(THE DATA)

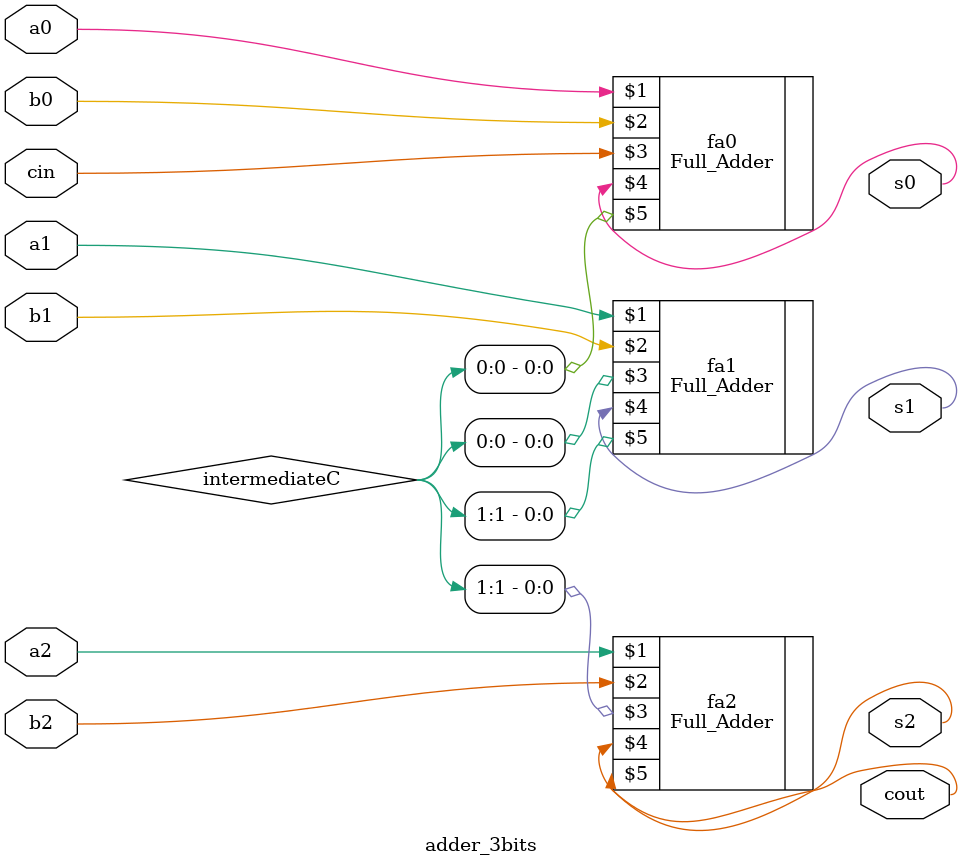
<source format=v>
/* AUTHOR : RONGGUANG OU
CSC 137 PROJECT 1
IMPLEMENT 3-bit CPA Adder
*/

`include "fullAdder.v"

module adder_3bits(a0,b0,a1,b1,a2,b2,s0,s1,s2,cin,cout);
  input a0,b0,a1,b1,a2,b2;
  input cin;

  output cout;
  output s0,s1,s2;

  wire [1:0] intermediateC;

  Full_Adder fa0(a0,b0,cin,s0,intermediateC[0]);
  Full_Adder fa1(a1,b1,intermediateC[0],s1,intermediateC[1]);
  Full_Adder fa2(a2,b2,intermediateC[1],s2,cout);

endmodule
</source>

(End THE DATA)

Across the entries, tally every line that contains the word "cout" and report the sum by itself.

3